6.2.4 Deterministic Cleanup Elsewhere: RAII, try-finally, with, Drop

Placing defer in a cross-language lineage, it solves the same universal problem: how to guarantee that “no matter which path you leave by, cleanup will happen”. The trade-offs differ from one design to another.

C++’s RAII binds cleanup to object lifetime; the destructor is called deterministically by the compiler when the object leaves scope, a purely compile-time scheme with zero runtime bookkeeping, at the cost that cleanup must attach to some type and cannot, like defer, register an arbitrary piece of logic in place. Rust’s Drop follows the RAII line of thinking and, with the ownership system computing the release timing at compile time, is even more deterministic. Java’s try-finally (and try-with-resources) and Python’s with (context managers) instead wrap cleanup explicitly in syntactic blocks, with clear scope, but nesting multiple resources easily indents into a pyramid.

Go chose another path: defer is not bound to a type and needs no extra block indentation; any single line can register a piece of cleanup in place, and right next to where you write open you can write defer close, which reads beautifully. The cost is precisely the entire content of this section: because it breaks free of static scope and is allowed inside conditionals and loops, the compiler cannot always resolve it at compile time into a zero-cost call like RAII, so the runtime must take part, and so there are these three generations of effort to push the cost back to zero. Convenience never comes free; it just moves the cost over to the compiler and the runtime to repay.

And precisely because of these three generations of optimization, the long-circulated experience of “don’t use defer on the hot path” is already out of date. It was correct in the heap-allocation era, but after open coding landed, a defer in a small function is almost no different from hand-written cleanup. Performance wisdom has a shelf life; before tuning for some version, first confirm that the cost model in your head still holds.

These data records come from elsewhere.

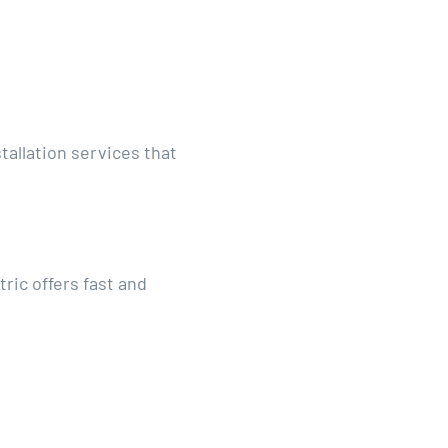
tallation services that
ric offers fast and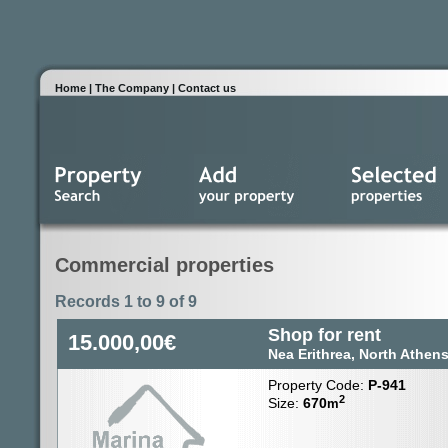
Home
|
The Company
|
Contact us
Commercial properties
Records 1 to 9 of 9
Shop for rent
15.000,00€
Nea Erithrea, North Athen
Property Code:
P-941
2
Size:
670
m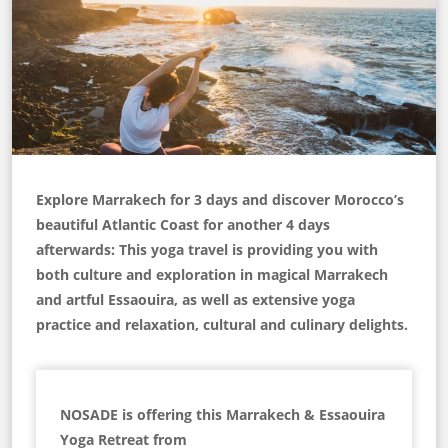
Explore Marrakech for 3 days and discover Morocco’s
beautiful Atlantic Coast for another 4 days
afterwards: This yoga travel is providing you with
both culture and exploration in magical Marrakech
and artful Essaouira, as well as extensive yoga
practice and relaxation, cultural and culinary delights.
NOSADE is offering this Marrakech & Essaouira
Yoga Retreat from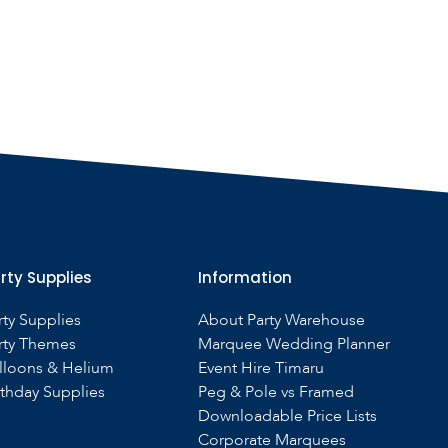
rty Supplies
Information
rty Supplies
About Party Warehouse
rty Themes
Marquee Wedding Planner
lloons & Helium
Event Hire Timaru
rthday Supplies
Peg & Pole vs Framed
Downloadable Price Lists
Corporate Marquees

6.2.5 A Short Summary of the Evolution

defer’s decade-plus of optimization is one storyline of “gradually moving runtime bookkeeping back to compile time”:

Version	Content	Author
1.0 and earlier	drafted the language spec, first implementation, heap allocation	Robert Griesemer, Ken Thompson
1.1	defer’s allocation and release changed to per-G batch handling	Russ Cox
1.3	changed to per-P resource pool allocation, fitting work-stealing scheduling	Dmitry Vyukov
1.8	execution switched to the system stack, blocking preemption and stack-growth cost	Austin Clements
1.13	implemented stack allocation, eliminating heap allocation in common simple cases (about -30%)	Keith Randall
1.14	open-coded defer, inlined into return paths, almost zero cost	Dan Scales
1.18	arguments captured by closure, `_defer` no longer stores arguments, `deferproc` loses its parameters	Keith Randall et al.
1.22	unified `deferreturn` and panic unwinding, reusing the `nextDefer` loop	Russ Cox

The trade-off of each of the three generations can be summed up in one line: open coding trades “a few stack slots + bit arithmetic” for near-zero cost, and is the first choice for small functions; stack allocation trades “initializing a record + maintaining the list” for avoiding heap allocation, and is the fallback when open coding is not possible; heap allocation trades “resource pool + list + return at the end” to backstop dynamic scenarios like loops and overflow counts, the most costly but the most general. Having understood this chain of choices, watching in 6.3 how panic unwinds along the same chain and the same funcdata then comes naturally.